EX-5.1 2 f35443exv5w1.htm EXHIBIT 5.1 exv5w1
 

Exhibit 5.1
November 9, 2007
IXYS Corporation
3540 Bassett St.
Santa Clara, CA 95054
Re:   Registration Statement on Form S-8
Ladies and Gentlemen:
     We have acted as special counsel to IXYS Corporation, a Delaware corporation (the “Company”), in connection with the Registration Statement on Form S-8 (the “Registration Statement”) being filed by the Company with the Securities and Exchange Commission relating to the registration under the Securities Act of 1933, as amended (the “Securities Act”), of 350,000 shares of the Company’s Common Stock (the “Shares”) authorized for issuance under the Company’s Amended and Restated 1999 Employee Stock Purchase Plan, as amended (the “Plan”).
     This opinion is being furnished in accordance with the requirements of Item 8 of Form S-8 and Item 601(b)(5)(i) of Regulation S-K.
     In rendering our opinion, we have examined and reviewed only such questions of law as we have deemed necessary or appropriate for the purpose of rendering the opinion set forth herein.

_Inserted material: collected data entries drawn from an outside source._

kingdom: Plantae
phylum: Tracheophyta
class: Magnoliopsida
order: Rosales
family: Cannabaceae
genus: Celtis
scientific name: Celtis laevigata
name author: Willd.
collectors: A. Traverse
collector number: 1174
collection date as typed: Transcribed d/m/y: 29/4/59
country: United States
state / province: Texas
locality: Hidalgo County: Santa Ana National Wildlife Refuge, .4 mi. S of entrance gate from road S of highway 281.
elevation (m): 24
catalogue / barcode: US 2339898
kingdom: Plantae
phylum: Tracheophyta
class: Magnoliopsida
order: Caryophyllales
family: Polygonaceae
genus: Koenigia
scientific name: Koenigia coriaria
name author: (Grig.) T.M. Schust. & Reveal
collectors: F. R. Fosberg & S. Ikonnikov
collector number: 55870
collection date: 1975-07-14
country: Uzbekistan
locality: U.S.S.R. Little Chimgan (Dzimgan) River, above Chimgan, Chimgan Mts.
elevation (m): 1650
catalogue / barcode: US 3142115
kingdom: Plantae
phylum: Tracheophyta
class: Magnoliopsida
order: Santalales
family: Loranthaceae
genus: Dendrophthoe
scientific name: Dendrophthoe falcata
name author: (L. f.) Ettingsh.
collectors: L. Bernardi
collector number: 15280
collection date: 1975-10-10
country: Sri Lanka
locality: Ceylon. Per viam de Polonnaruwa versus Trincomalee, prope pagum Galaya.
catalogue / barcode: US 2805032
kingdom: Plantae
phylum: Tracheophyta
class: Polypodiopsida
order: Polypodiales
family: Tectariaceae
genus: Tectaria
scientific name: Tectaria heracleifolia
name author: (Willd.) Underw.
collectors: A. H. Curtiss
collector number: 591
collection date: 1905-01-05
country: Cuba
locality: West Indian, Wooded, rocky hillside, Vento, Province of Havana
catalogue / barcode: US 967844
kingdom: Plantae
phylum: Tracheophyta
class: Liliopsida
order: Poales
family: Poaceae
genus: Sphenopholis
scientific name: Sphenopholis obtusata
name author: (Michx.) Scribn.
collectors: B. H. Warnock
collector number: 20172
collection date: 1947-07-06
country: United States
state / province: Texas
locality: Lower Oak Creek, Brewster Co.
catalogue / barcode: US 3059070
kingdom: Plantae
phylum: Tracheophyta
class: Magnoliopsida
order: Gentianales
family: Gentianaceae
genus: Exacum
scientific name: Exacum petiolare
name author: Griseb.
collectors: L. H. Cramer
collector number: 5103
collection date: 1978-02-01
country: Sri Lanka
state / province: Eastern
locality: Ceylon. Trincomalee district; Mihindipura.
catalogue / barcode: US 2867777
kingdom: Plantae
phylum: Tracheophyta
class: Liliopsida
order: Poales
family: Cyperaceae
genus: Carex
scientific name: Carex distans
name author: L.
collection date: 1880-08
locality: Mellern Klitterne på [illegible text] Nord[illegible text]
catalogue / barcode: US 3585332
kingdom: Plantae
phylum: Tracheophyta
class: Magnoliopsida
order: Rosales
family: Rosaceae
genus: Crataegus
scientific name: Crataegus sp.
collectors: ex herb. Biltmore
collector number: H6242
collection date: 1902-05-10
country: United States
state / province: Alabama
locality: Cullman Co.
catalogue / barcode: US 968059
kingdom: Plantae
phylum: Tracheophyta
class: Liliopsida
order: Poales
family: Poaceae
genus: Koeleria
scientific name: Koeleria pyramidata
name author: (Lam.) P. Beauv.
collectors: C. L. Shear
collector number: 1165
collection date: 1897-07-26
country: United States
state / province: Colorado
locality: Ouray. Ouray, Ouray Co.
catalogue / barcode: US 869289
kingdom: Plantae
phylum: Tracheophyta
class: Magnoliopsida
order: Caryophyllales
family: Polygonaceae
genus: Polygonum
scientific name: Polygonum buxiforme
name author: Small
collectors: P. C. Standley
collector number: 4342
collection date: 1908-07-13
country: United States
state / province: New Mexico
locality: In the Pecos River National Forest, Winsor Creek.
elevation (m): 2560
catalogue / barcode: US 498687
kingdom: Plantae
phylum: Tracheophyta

For the purpose of rendering the opinion set forth herein, we have been furnished with and examined only the following documents:
  1.   The Second Restated Certificate of Incorporation of the Company, as amended.
 
  2.   The Bylaws of the Company, as amended.
 
  3.   The Registration Statement.
 
  4.   Records of proceedings of the Board of Directors and stockholders of the Company pertaining to the Plan.
 
  5.   The Plan.
     With respect to all of the foregoing documents, we have assumed the genuineness of all signatures, the authenticity of all documents submitted to us as originals and the conformity to originals of all documents submitted to us as certified or reproduced copies. We also have obtained from the officers of the Company certificates as to such factual matters as we consider necessary for the purpose of this opinions, and insofar as this opinion is based on such matters of fact, we have relied on such certificates.
     Based upon the foregoing and such further review of fact and law as we have deemed necessary or appropriate under the circumstances, and assuming, without further inquiry other than our reliance on the certificates of officers, the (i) the consideration for the Shares issued pursuant to the exercise or satisfaction of awards will be received prior to the issuance thereof, (ii) the Shares issued pursuant to the exercise of awards, if any, will be issued in accordance with the terms of the Plan and the provisions of the agreements duly authorized under the Plan, and (iii) the grant of awards (and any Shares upon the exercise thereof) will comply with the securities laws of each state or jurisdiction applicable thereto (other than the Securities Act), upon which assumptions the opinions contained herein are expressly conditioned, we are of the opinion that:

 


 

     If, as and when the Shares are issued pursuant to the terms of the Plan, the Shares will be duly authorized, validly issued, fully paid and non-assessable.
     This opinion is issued to you solely for use in connection with the Registration Statement and is not to be quoted or otherwise referred to in any financial statements of the Company or any other document, nor is it to be filed with or furnished to any government agency or other person, without our prior written consent.
     This opinion is limited to the General Corporation Law of the state of Delaware, including statutory provisions and the provision of the Delaware constitution, to present judicial interpretations thereof and to facts as they presently exist. We are not admitted to practice in the State of Delaware but we are generally familiar with the provisions of the Delaware General Corporation Law. In rendering this opinion, we have no obligation to revise or supplement it should the current laws of the State of Delaware be changed by legislative action, judicial decision or otherwise. Our opinion is expressly limited to the matters set forth above and we render no opinion, whether by implication or otherwise, as to any other matters relating to the Company, the Plan or the Shares.
     We hereby consent to the filing of this opinion as an exhibit to the Registration Statement which is being filed on behalf of the Company in connection with the registration of the aforementioned Shares under the Securities Act.